[Dataset items]
::::::
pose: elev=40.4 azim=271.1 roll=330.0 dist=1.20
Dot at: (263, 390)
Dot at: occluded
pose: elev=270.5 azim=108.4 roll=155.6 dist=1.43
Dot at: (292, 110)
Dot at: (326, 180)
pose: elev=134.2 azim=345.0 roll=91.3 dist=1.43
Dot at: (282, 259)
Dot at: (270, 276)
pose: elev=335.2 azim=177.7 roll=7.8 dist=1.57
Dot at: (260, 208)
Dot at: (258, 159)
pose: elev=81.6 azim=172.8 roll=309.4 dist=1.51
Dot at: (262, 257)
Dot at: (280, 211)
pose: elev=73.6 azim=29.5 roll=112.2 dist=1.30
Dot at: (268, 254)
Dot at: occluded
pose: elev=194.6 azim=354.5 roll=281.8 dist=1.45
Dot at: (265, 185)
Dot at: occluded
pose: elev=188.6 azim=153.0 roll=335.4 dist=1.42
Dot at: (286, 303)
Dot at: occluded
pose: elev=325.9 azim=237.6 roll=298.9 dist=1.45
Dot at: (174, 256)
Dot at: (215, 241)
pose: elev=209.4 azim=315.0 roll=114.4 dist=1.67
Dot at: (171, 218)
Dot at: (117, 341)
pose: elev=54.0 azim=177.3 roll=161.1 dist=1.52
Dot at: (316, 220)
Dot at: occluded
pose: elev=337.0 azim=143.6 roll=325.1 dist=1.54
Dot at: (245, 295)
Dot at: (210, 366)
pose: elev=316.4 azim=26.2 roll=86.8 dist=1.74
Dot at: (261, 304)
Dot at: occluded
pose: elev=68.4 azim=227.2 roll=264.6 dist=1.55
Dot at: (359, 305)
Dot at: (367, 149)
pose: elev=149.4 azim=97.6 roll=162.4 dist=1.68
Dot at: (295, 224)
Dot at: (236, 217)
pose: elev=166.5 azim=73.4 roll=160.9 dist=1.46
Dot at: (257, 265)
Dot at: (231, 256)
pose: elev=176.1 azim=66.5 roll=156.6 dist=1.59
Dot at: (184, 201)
::::::
AIM OF THE EXERCISE:
Rewrite the entire listing above as a numbered list, omitting any blank lines.

WRITTEN ANSWER:
1. pose: elev=40.4 azim=271.1 roll=330.0 dist=1.20
2. Dot at: (263, 390)
3. Dot at: occluded
4. pose: elev=270.5 azim=108.4 roll=155.6 dist=1.43
5. Dot at: (292, 110)
6. Dot at: (326, 180)
7. pose: elev=134.2 azim=345.0 roll=91.3 dist=1.43
8. Dot at: (282, 259)
9. Dot at: (270, 276)
10. pose: elev=335.2 azim=177.7 roll=7.8 dist=1.57
11. Dot at: (260, 208)
12. Dot at: (258, 159)
13. pose: elev=81.6 azim=172.8 roll=309.4 dist=1.51
14. Dot at: (262, 257)
15. Dot at: (280, 211)
16. pose: elev=73.6 azim=29.5 roll=112.2 dist=1.30
17. Dot at: (268, 254)
18. Dot at: occluded
19. pose: elev=194.6 azim=354.5 roll=281.8 dist=1.45
20. Dot at: (265, 185)
21. Dot at: occluded
22. pose: elev=188.6 azim=153.0 roll=335.4 dist=1.42
23. Dot at: (286, 303)
24. Dot at: occluded
25. pose: elev=325.9 azim=237.6 roll=298.9 dist=1.45
26. Dot at: (174, 256)
27. Dot at: (215, 241)
28. pose: elev=209.4 azim=315.0 roll=114.4 dist=1.67
29. Dot at: (171, 218)
30. Dot at: (117, 341)
31. pose: elev=54.0 azim=177.3 roll=161.1 dist=1.52
32. Dot at: (316, 220)
33. Dot at: occluded
34. pose: elev=337.0 azim=143.6 roll=325.1 dist=1.54
35. Dot at: (245, 295)
36. Dot at: (210, 366)
37. pose: elev=316.4 azim=26.2 roll=86.8 dist=1.74
38. Dot at: (261, 304)
39. Dot at: occluded
40. pose: elev=68.4 azim=227.2 roll=264.6 dist=1.55
41. Dot at: (359, 305)
42. Dot at: (367, 149)
43. pose: elev=149.4 azim=97.6 roll=162.4 dist=1.68
44. Dot at: (295, 224)
45. Dot at: (236, 217)
46. pose: elev=166.5 azim=73.4 roll=160.9 dist=1.46
47. Dot at: (257, 265)
48. Dot at: (231, 256)
49. pose: elev=176.1 azim=66.5 roll=156.6 dist=1.59
50. Dot at: (184, 201)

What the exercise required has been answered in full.